Aujourd’hui, Londres ne peut plus rivaliser avec Paris pour l’influence au cœur de l’Europe et Joe Biden n’est pas susceptible d’être un copain intime de Johnson. Les idées françaises de taxes sur les géants de la technologie, l’émission commune de la dette européenne et «l’autonomie stratégique» en matière de défense sont de plus en plus acceptées par les Allemands. Le successeur de Merkel, qui sera choisi cette année, pourrait être encore plus en phase avec le chant de Macron sur l’intégration européenne.
Dans son traditionnel discours du Nouvel An, Macron – soutenu par une hausse de 10 points dans les sondages d’opinion – a critiqué les «mensonges et fausses promesses» qui ont conduit au Brexit. Plus généreusement, en reconnaissance de la coopération historique anglo-française de défense, il a ajouté que «le Royaume-Uni reste notre voisin mais aussi notre ami et allié».

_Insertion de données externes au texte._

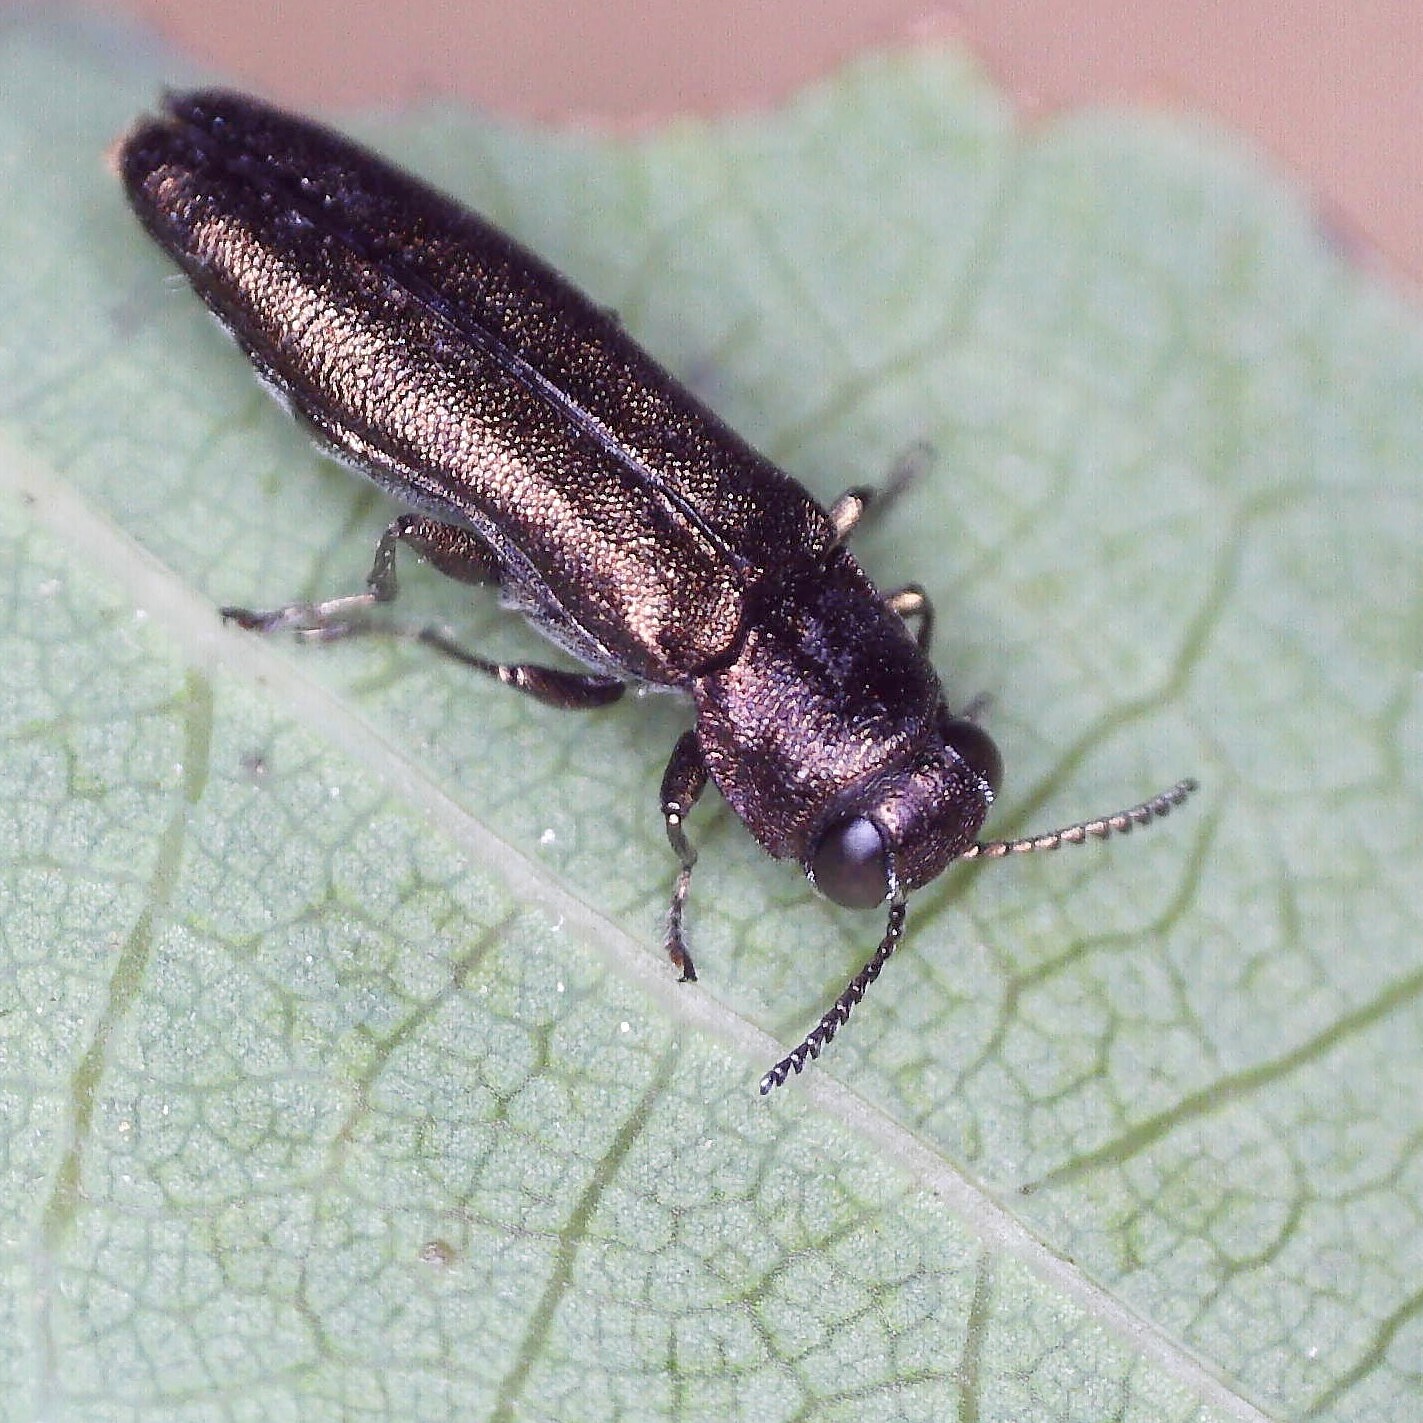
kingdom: Animalia
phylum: Arthropoda
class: Insecta
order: Coleoptera
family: Buprestidae
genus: Agrilus
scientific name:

Match, set et match contre les Français sur «les rosbifs»? Il reste un nuage sombre dans le ciel autrement ensoleillé de Macron. Et si les britanniques rusés essayaient d’une manière ou d’une autre de faire du Brexit un succès, se révélant plus agile en dehors du lourd régime réglementaire de l’UE? La performance comparative sur l’administration des vaccins entre Londres et Paris laisse entrevoir ce qui pourrait être possible. Le Centre for Economics and Business Research, basé à Londres, a prévu que le produit intérieur brut de la Grande-Bretagne sera 25% plus élevé que celui de la France d’ici 2035.
Les prévisions économiques vont et viennent, mais la concurrence – et la coopération – entre ces deux anciennes nations ne cesseront jamais. Vive la différence.
Cette colonne ne reflète pas nécessairement l’opinion du comité de rédaction ou de Bloomberg LP et de ses propriétaires.
Martin Ivens a été rédacteur en chef du Sunday Times de 2013 à 2020 et était auparavant son commentateur politique en chef. Il est directeur du conseil d’administration du Times Newspapers.